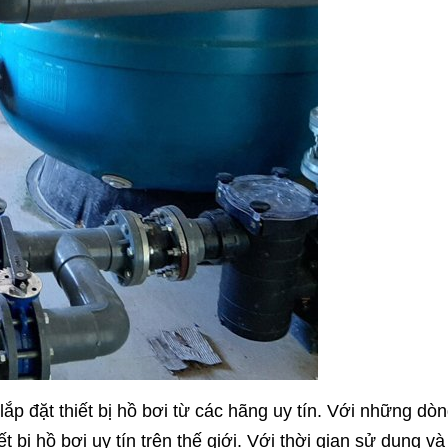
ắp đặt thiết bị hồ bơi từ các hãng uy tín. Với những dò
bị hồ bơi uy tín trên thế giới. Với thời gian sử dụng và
__________________________________________________
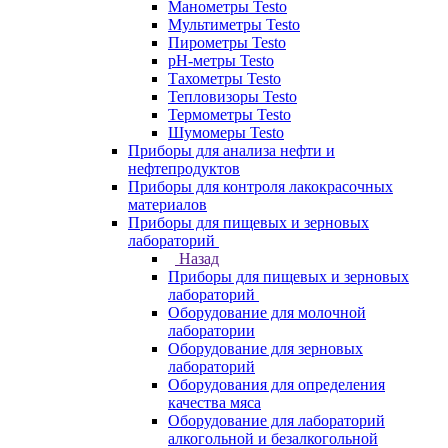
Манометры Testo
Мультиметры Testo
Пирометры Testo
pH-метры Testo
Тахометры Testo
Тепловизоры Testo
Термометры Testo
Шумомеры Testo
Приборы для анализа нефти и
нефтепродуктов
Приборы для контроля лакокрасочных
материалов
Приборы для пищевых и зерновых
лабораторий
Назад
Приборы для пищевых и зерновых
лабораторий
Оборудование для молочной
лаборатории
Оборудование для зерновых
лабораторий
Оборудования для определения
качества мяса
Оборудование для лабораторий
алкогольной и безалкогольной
__________________________________________________
* ASSIGNMENT:
Copy out every line in the records above, from the line that contains "ắp đặt thiết" down to the line that contains "bị hồ bơi uy", including both of those lines.

* TASK OUTPUT:
ắp đặt thiết bị hồ bơi từ các hãng uy tín. Với những dò
bị hồ bơi uy tín trên thế giới. Với thời gian sử dụng và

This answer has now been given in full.